DATSET_FOLDER = 'yellow_tripdata'
TAXI_ZONE_URL = "https://d37ci6vzurychx.cloudfront.net/misc/taxi_zone_lookup.csv"

def verify_if_file_already_downloaded(file_path: str) -> bool:
    """
        Verify if file already downloaded
        Args:
            file_path (str): File path
        Returns:
            bool: True if file already downloaded, False otherwise
    """
    return os.path.exists(file_path)

def format_url(year: str, month: str) -> str:
    """
        Format URL
        Args:
            year (str): Year
            month (str): Month
        Returns:
            str: Formatted URL
    """
    return NYC_TRIPS_URL.format(year, month)

def generate_month_range(start_month : str = '2009-01', 
                         end_month : str = '2025-12'
                        ) -> list:
    """
        Generate month range
        Args:
            start_month (str): Start month
            end_month (str): End month
        Returns:
            list: Month range
    """
****
Tasks to complete:
1 > Decide whether each statement about the Python code agrees with it, answering yes or no and quoting the words that settle it. (a) The default start month in generate_month_range is '2009-01'. (b) verify_if_file_already_downloaded returns a string. (c) format_url builds its result from TAXI_ZONE_URL.
2 > Write out the Python code word for word, starting at "Verify if file" and ending at "return os.path.exists(file_path)".
3 > Answer these questions from the Python code:
(a) What value is assigned to DATSET_FOLDER?
(b) What is the default value of end_month?
(c) Which function calls os.path.exists?

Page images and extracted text
****
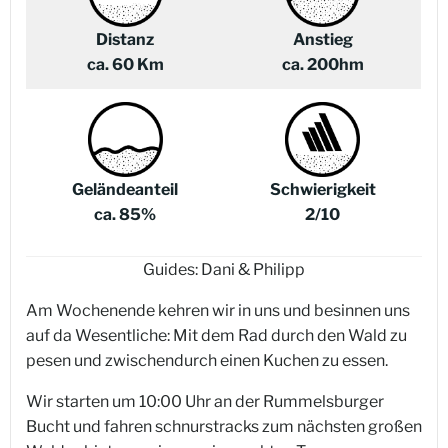
Distanz
Anstieg
ca. 60 Km
ca. 200hm
Geländeanteil
Schwierigkeit
ca. 85%
2/10
Guides: Dani & Philipp
Am Wochenende kehren wir in uns und besinnen uns
auf da Wesentliche: Mit dem Rad durch den Wald zu
pesen und zwischendurch einen Kuchen zu essen.
Wir starten um 10:00 Uhr an der Rummelsburger
Bucht und fahren schnurstracks zum nächsten großen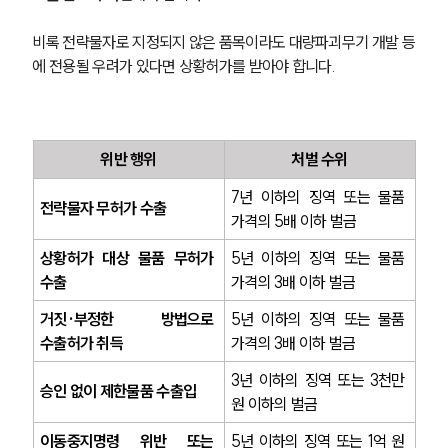
비록 전략물자로 지정되지 않은 품목이라도 대량파괴무기 개발 등
에 전용될 우려가 있다면 상황허가를 받아야 합니다.
위반 행위
처벌 수위
7년 이하의 징역 또는 물품 
전략물자 무허가 수출
가격의 5배 이하 벌금
상황허가 대상 물품 무허가 
5년 이하의 징역 또는 물품 
수출
가격의 3배 이하 벌금
거짓·부정한 방법으로 
5년 이하의 징역 또는 물품 
수출허가 취득
가격의 3배 이하 벌금
3년 이하의 징역 또는 3천만 
승인 없이 제한물품 수출입
원 이하의 벌금
이동중지명령 위반 또는 
5년 이하의 징역 또는 1억 원 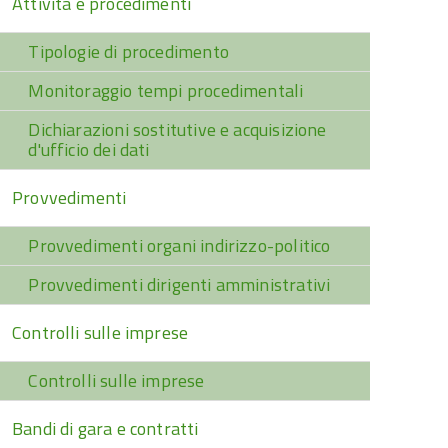
Attività e procedimenti
Tipologie di procedimento
Monitoraggio tempi procedimentali
Dichiarazioni sostitutive e acquisizione
d'ufficio dei dati
Provvedimenti
Provvedimenti organi indirizzo-politico
Provvedimenti dirigenti amministrativi
Controlli sulle imprese
Controlli sulle imprese
Bandi di gara e contratti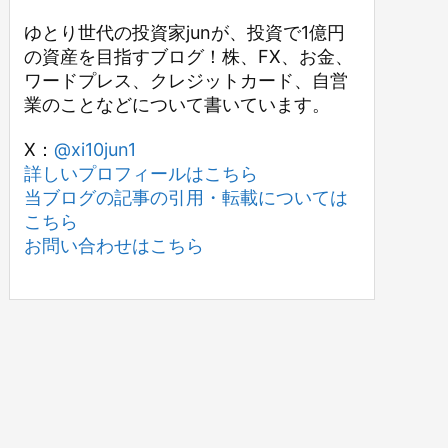
ゆとり世代の投資家junが、投資で1億円
の資産を目指すブログ！株、FX、お金、
ワードプレス、クレジットカード、自営
業のことなどについて書いています。
X：
@xi10jun1
詳しいプロフィールはこちら
当ブログの記事の引用・転載については
こちら
お問い合わせはこちら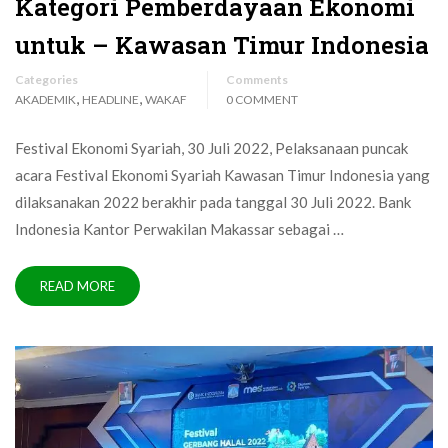
Kategori Pemberdayaan Ekonomi
untuk – Kawasan Timur Indonesia
Categories
Comments
,
,
AKADEMIK
HEADLINE
WAKAF
0 COMMENT
Festival Ekonomi Syariah, 30 Juli 2022, Pelaksanaan puncak
acara Festival Ekonomi Syariah Kawasan Timur Indonesia yang
dilaksanakan 2022 berakhir pada tanggal 30 Juli 2022. Bank
Indonesia Kantor Perwakilan Makassar sebagai …
READ MORE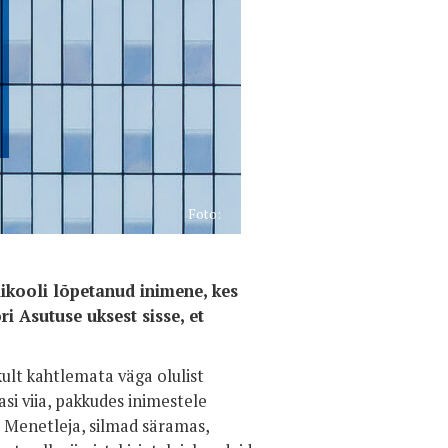
Foto:
likooli lõpetanud inimene, kes
i Asutuse uksest sisse, et
ult kahtlemata väga olulist
asi viia, pakkudes inimestele
 Menetleja, silmad säramas,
****
Solution list:
1 >
(a) Yes: "start_month : str = '2009-01'"
(b) No: "def verify_if_file_already_downloaded(file_path: str) -> bool:"
(c) No: "return NYC_TRIPS_URL.format(year, month)"

2 >
Verify if file already downloaded
        Args:
            file_path (str): File path
        Returns:
            bool: True if file already downloaded, False otherwise
    """
    return os.path.exists(file_path)

3 >
(a) 'yellow_tripdata'
(b) '2025-12'
(c) verify_if_file_already_downloaded